To clarify my situation, 
The house was originally built with the deck on top of the garage. The garage is more than strong enough to support the deck. (Structurally speaking) 
I have already replaced the roof - I installed a 0.060" EPDM roof. (It's new)


Thanks!


----------



## Grumpy (Dec 12, 2003)

I am saying A and B are both true. Read the link I posted in my above reply it should explain.

I won't speak of structure since I am not a structural engineer. Just because it had a deck before doesn't mean the structure was intended to support the load. Around here very few people actually secure permits and will slap up what ever the customer is willing to pay for. But let's assume the structure is fine.

You say you just did a new roof, but how was the roof done? Can you explain step by step what you did to repalce the roof? Was there a tear off? was insulation installed? How was the insulation secured? How was the membrane secured?

Like I said the roofing system must be designed in such a way that it can receive the deck. If the deck spans wall to wall and doesn't come in contact with the roof, you have nothing to worry about. If the roof comes in contact with the deck in any way shape or form, you may be in big trouble.

The way I would design it would be as follows...
Tear off.
Some kind of coverboard perhaps fiberboard over the substrate secured with insulation adhesive.
If insulation is a requirement the insulation would be installed first and then a high density fiberboard or cement board installed over the insulation to protect the insulation from being crushed by the weight of the deck. Again no fasteners would be used for the top layer of fiberboard/cement board.
A fully adhered roofing system, 60 mil EPDM is fine. Again no fasteners.
Then a sacrifical layer of roof membrane or preferrably some rubber walk way pads would be installed in strategic locations so that in no place would the deck contact the roof.

You see, protecting the insulation (if any) is important, this requires an extra step. This is why I say the roof must be designed to receive the deck. Polyisocyanurate insulation has a high R value but is very weak when it comes to compression. A deck sitting on the roof would compress the insulation which would tear the roof membrane over time and thus leak.

Fasteners should not be used or kept to a minimum. Let's say a joist rests directly atop a screw and plate. The dead load of the decks' weight would eventually tear through the roof membrane from the bottom side. Again, if the roofing system is not designed to receive the deck you'll have problems.

Finally the roof membrane must be protected from everything else. A deck sitting directly on top of a roofing membrane will no doubt eventually tear through the roofing membrane. 

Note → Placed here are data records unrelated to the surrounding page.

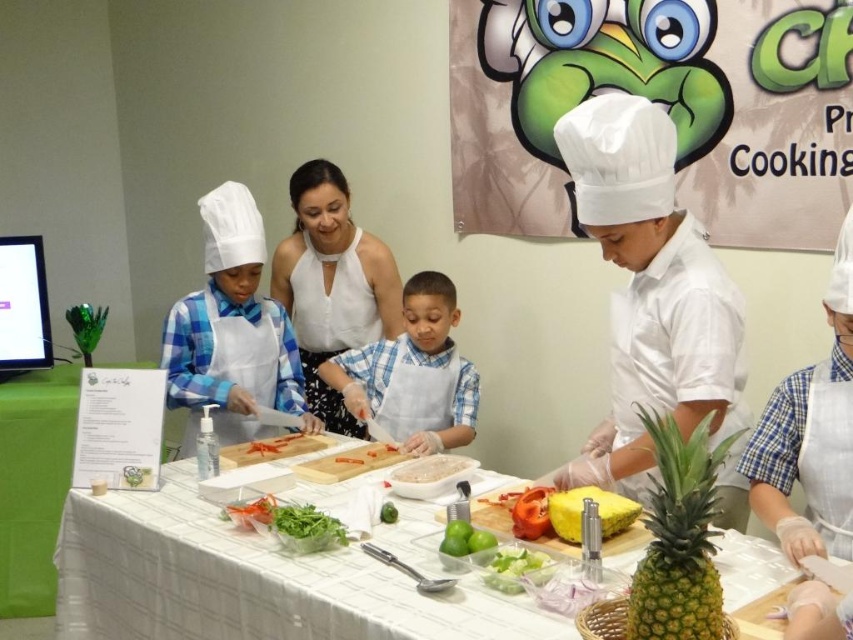
The children are preparing a dish using ingredients on the table. There is a point at coordinates (413, 372). What is this point located on?

The point at coordinates (413, 372) is located on the blue plaid shirt at center.

You are a child in the cooking class and need to place the matte white chef hat at center and the green leafy vegetable at center on a shelf. Which object should you place first to ensure they both fit on the shelf?

The matte white chef hat at center might be wider than green leafy vegetable at center, so you should place the wider matte white chef hat at center first to ensure both fit on the shelf.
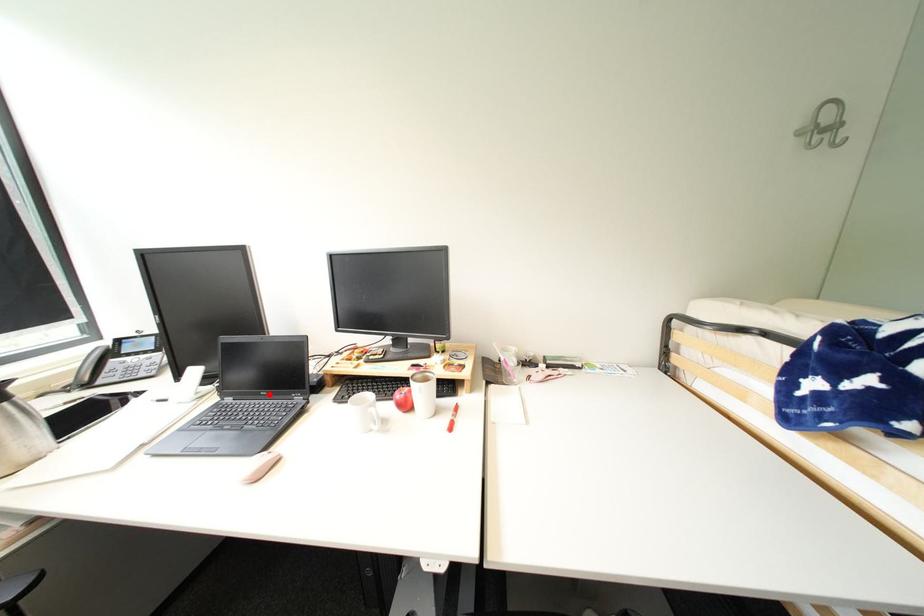
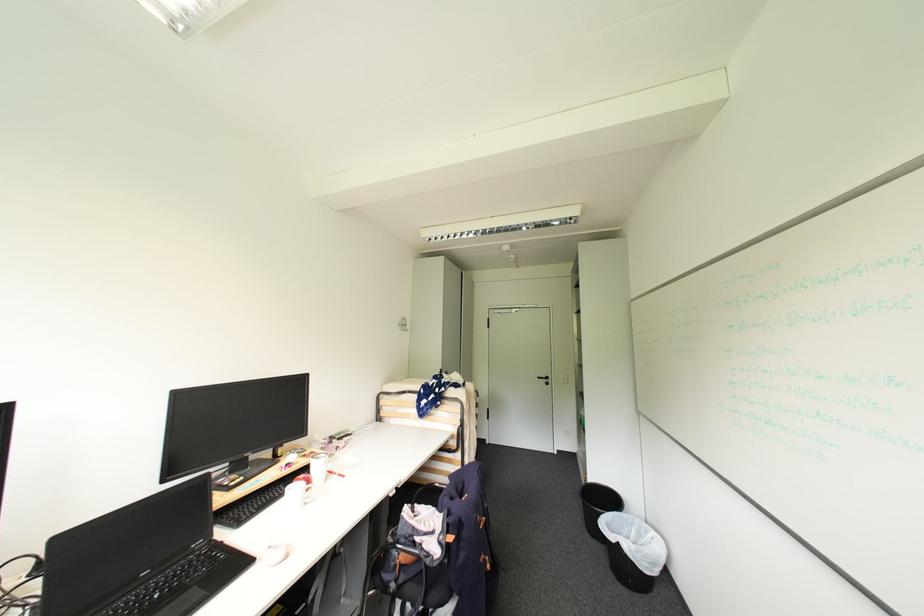
The point at the highlighted location is marked in the first image. Where is the corresponding point in the second image?

(150, 575)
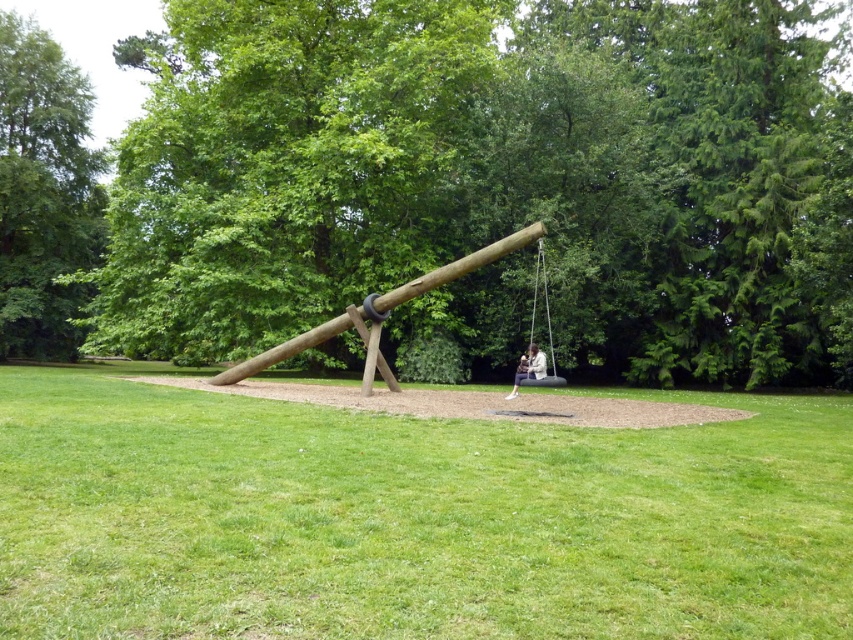
Is brown wood swing at center above white fabric swing at center?

Yes, brown wood swing at center is above white fabric swing at center.

Between point (798, 12) and point (543, 278), which one is positioned in front?

Point (543, 278) is in front.

Where is `brown wood swing at center`? brown wood swing at center is located at coordinates (444, 179).

Who is positioned more to the left, brown wood swing at center or green leafy tree at left?

Answer: green leafy tree at left

Is brown wood swing at center taller than green leafy tree at left?

Yes, brown wood swing at center is taller than green leafy tree at left.

Locate an element on the screen. brown wood swing at center is located at coordinates (444, 179).

At what (x,y) coordinates should I click in order to perform the action: click on brown wood swing at center. Please return your answer as a coordinate pair (x, y). Looking at the image, I should click on (444, 179).

Is point (808, 109) closer to viewer compared to point (525, 369)?

No.

What do you see at coordinates (444, 179) in the screenshot?
I see `brown wood swing at center` at bounding box center [444, 179].

Image resolution: width=853 pixels, height=640 pixels. Find the location of `brown wood swing at center`. brown wood swing at center is located at coordinates (444, 179).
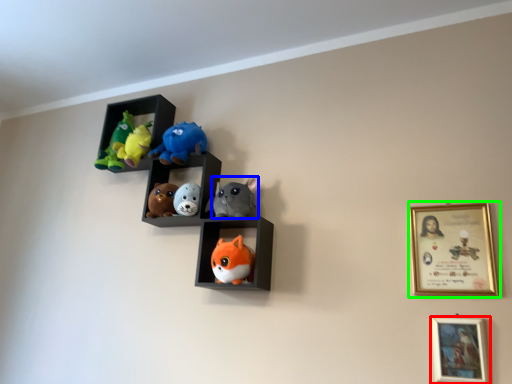
Question: Estimate the real-world distances between objects in this image. Which object is farther from picture frame (highlighted by a red box), toy (highlighted by a blue box) or picture frame (highlighted by a green box)?

Choices:
 (A) toy
 (B) picture frame

Answer: (A)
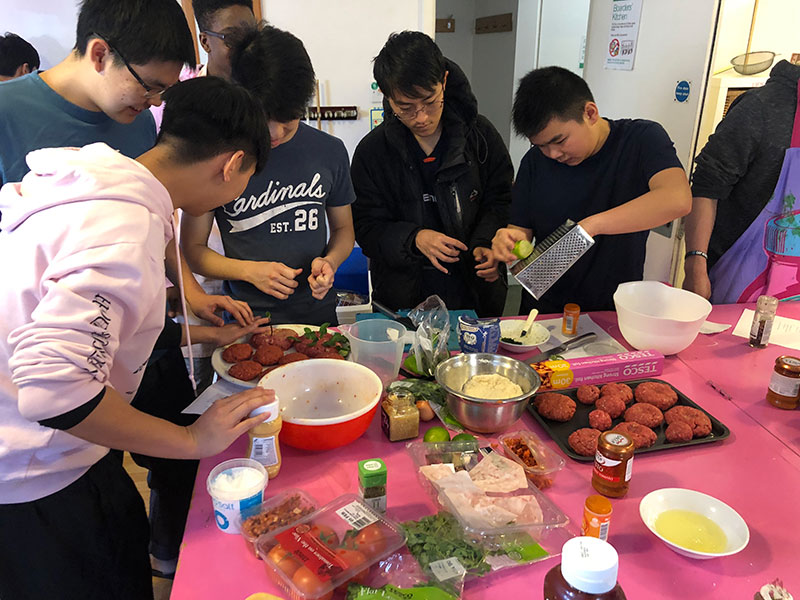
Locate an element on the screen. door is located at coordinates (677, 55).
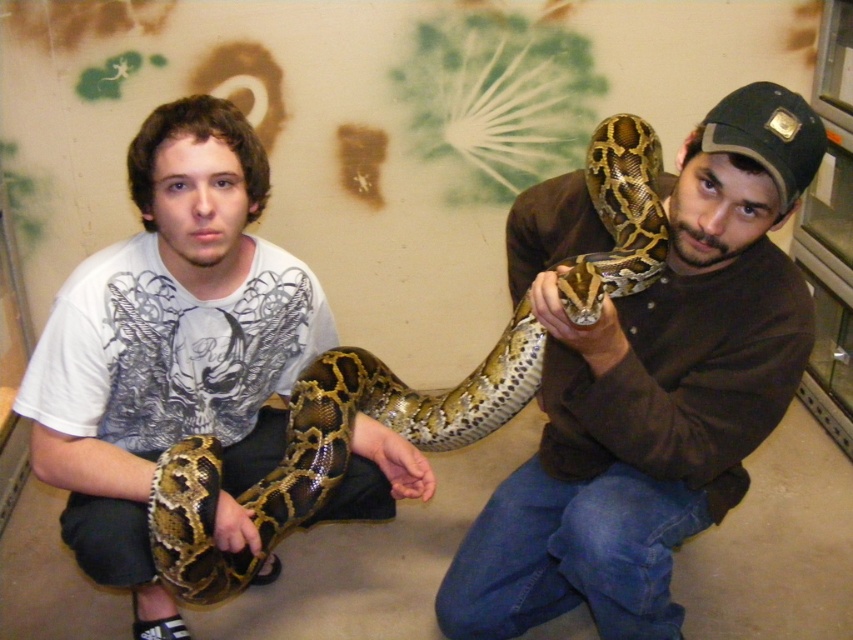
Question: Can you confirm if white printed t-shirt at center is positioned to the left of shiny brown snake at center?

Choices:
 (A) yes
 (B) no

Answer: (A)

Question: Which of these objects is positioned farthest from the brown leather jacket at center?

Choices:
 (A) shiny brown snake at center
 (B) white printed t-shirt at center

Answer: (B)

Question: Which point appears closest to the camera in this image?

Choices:
 (A) [416, 438]
 (B) [170, 104]

Answer: (B)

Question: Does white printed t-shirt at center have a larger size compared to shiny brown snake at center?

Choices:
 (A) no
 (B) yes

Answer: (B)

Question: Which point is closer to the camera taking this photo?

Choices:
 (A) (666, 259)
 (B) (190, 561)

Answer: (B)

Question: Does white printed t-shirt at center appear over shiny brown snake at center?

Choices:
 (A) no
 (B) yes

Answer: (B)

All of these extra steps adds upfront cost to the roofing system, which is why peopel tend to cheap out. They would rather spend the money on the bling of the deck with exotic South American hard woods that they can show off to their friends and complain about how crappy their roofer is because they cheaped out on the roof and bought a regular ol' roof that was never intended to receive a roof deck. 


Does that explain it?


----------



## -Pjackso (Jul 21, 2010)

Hi Grumpy,
Thanks for the write-up. That really helped clarified things right up.
I agree on the concern about fasteners tearing thru the EPDM, and the proper installation method for the job.

Ok, just to wrap up the story...
Step by step process:
1) Complete tear-off: check. All old roofing was removed down to the plywood sheathing. All plywood damage was removed and replaced. (NO other damage found, other than drywall).
2) Insulation: Not a requirement - No insulation installed.
3) Black fiberboard was installed over the plywood. (Celotex blackboard, it was a compressed fiber/cardboard like material) 
The fiberboard was attached with NO nails - I used liquid nails to secure it in place. (ha ha, does LIQUID nails count?)
4) EPDM was applied over blackboard and draped (down) over the sides and secured to the wall with metal attaching strips screwed to the wall. 
The EPDM is installed per the ballast method - no adhesive. (The deck will be the ballast). 

The deck will be sitting directly on the roof.
5) I will use left-over EPDM (strips) as a sacrificial layer between the EPDM (roof) and the deck runners.

My original idea was to use concrete fiberboard as an additional wear/chaffing surface between the sacrificial EPDM strips and the runners. 
The material layering would be like: EPDM (roof) -> EPDM (sacrificial strip) -> Concrete fiberboard -> Runner -> deck. 
But seeyou recommended forgetting the concrete fiberboard, so I tossed the idea.



Thanks all for the help and clarification.
-Paul!


----------



## Grumpy (Dec 12, 2003)

In addition to the sacrifical layer it wouldn't hurt to procure some neoprene/rubber walk way pads. A little extra cushion never hurts.


----------